The Story of Cinderalla Turns Upon An Invitation




up until the moment that the courier from the palace arrives at her door, cinderella's life seems set in stone. she will always be a washerwoman, a cellar girl. her enemies will forever have the upper hand. she will live a life of enduring disappointments, though she will suffer them nobly. no other life seems ossible. this is her fate. then, word from the prince arrive--an invitation to a ball. it is at this point that everything breaks loose. her longings are awakened. her enemies becaome enreaged. and her life is never the same.

how gracious that it comes by invitation. as a woman, you don't need to strive or arrange; you don't need to make it happen. you only need to respond. granted, cinderalla's response took immense courage, courage that came only out of a deep desire to find the life her heart knew it was meant for. she WANTED to go. but it took courage not to abandon all hope even after she danced with the prince. (she ran back to the cellar, as we all do.) but she became the woman she was born to be, and the kingdom was never the same. it is a beautiful parable.

in much the same way, the invitations of God come to us in all sorts of ways. your heart itself, as a woman, is an invitation. an invitation delivered in the most intimate and personalized way.
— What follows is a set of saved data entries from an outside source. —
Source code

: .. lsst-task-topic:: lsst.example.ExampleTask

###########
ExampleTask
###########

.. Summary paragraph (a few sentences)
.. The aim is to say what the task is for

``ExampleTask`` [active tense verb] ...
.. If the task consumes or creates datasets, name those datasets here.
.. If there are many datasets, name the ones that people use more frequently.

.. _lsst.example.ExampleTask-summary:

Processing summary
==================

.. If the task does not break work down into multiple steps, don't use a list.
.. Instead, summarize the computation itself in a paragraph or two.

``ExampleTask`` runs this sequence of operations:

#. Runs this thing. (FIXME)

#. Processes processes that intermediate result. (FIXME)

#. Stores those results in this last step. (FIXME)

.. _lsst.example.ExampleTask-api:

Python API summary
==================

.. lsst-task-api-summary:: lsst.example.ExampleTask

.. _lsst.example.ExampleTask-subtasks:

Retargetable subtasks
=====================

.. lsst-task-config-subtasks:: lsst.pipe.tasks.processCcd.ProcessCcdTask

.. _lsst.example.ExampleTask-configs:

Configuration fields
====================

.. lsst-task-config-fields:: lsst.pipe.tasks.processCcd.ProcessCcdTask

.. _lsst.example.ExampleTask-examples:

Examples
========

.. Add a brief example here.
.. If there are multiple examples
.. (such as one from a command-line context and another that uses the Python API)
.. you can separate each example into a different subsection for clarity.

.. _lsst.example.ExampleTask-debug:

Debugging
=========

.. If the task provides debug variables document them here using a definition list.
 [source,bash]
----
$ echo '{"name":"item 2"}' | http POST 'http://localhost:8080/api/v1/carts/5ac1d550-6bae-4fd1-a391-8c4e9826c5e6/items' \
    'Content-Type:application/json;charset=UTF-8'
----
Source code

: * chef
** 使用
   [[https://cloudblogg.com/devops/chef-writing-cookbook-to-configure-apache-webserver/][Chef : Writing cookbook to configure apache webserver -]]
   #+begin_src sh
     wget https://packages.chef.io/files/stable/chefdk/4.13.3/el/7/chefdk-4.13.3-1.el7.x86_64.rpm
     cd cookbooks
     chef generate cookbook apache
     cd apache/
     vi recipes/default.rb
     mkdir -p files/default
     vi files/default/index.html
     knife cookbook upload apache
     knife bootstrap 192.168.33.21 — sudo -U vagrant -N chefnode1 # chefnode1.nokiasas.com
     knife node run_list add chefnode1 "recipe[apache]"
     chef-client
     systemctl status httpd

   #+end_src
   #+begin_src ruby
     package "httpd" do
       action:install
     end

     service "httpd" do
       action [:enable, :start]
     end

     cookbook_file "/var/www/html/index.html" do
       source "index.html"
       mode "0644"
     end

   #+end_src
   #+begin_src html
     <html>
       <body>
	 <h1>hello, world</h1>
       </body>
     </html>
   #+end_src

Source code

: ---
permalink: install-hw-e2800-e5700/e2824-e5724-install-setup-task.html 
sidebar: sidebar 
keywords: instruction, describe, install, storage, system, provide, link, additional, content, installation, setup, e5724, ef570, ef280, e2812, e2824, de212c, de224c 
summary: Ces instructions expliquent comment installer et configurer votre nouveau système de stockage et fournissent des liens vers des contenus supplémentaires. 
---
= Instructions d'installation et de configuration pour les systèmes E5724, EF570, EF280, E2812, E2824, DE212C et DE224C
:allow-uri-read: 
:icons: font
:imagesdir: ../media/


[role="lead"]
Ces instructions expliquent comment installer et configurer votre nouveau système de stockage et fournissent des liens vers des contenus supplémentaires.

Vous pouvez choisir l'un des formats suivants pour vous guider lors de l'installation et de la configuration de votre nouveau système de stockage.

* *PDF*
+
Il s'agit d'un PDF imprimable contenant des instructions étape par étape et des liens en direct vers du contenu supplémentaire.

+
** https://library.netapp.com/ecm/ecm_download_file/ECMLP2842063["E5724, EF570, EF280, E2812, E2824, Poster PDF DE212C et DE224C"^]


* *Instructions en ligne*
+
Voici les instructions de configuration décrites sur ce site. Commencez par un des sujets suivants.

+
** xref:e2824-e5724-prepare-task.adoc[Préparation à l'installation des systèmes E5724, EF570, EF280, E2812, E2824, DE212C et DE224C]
He has written something on your heart. a call to cultivate the beauty you hold inside, and to unveil your beauty on behalf of others. and it is a call to adventure, to become the ezer the world desperately needs you to be.

j. eldredge

Wednesday, July 19, 2006

Celebrate Your Differences!









1. EXTROVERT OR INTROVERT: extroverts love crowds while introverts would rather spend time in solitude or with a close friend. Extroverts are energized by people and intoverts are worn out by people.

2. SPENDER OR SAVER: if spenders have extra money, they want to spen--on themselves, on others, on worthy causes, on anything. if savers have extra money, they want to put it away for a rainy day. they do not like to spend uless it's very important.

3. PLANNER OR FLEXER: planners love structure with everything organized and neatly packaged. they like schedules and deadlines. flexers ben with the flow of life and take things as they come. they tend to be spontaneous and laid back. loose ends dont bother them because they believe everything will work out.

4. THINKER OR FEELER: thinkers focus on facts and principles. they base decisions on objective data and ten to be task oriented. feelers focus on people and emotions. they base decisions on subjective data and tend to be relationship oriented.

5. DREAMER OR WORKER: dreamers are creative people who love to come up with ideas. they are optimistic and oriented toward the future. workers are practical. they like to take other people's ideas and make them happen. they tend to be realistic and focus on the present.

6. COLLECTOR OR TOSSER: collectors gather things. they hate to throw anything away because they know they just might need it sometime. tossers get rid of things. they hate clutter and they insist that if you haven't used something recently, you probably never will.

7. JUGGLER OR HOLDER: jugglers are multichannedled and can deal with many things simultaneously. holders are singlechanneled and can only deal with one, maybe two, things at a time. if they try to do more, they become stressed and overwhelmed.

8. LOOKER OR LEAPER: leapers take risks; when they see an opportunity they want to jump on it before it's too late. lookers are more cautious. they like to carefully check everything out before making a decision.

9. OUTLINER OR DETAILER: outliners have a general focus and look at the big picture. they think in terms of direction and getting things done. detailers loook at the nuts and bolts. their concern is how to get things done.

s. stephens

as i look at this list, even tho' i think my way is always the best way (grin), i'm actually thankful that God allowed us to be different. life would sure be boring if everyone was just like me. but there are definitely challanges to having relationships with people, especially if we aren't able to celebrate the differences! so, look around and find a reason to be thankful when someone you love has a different perspective.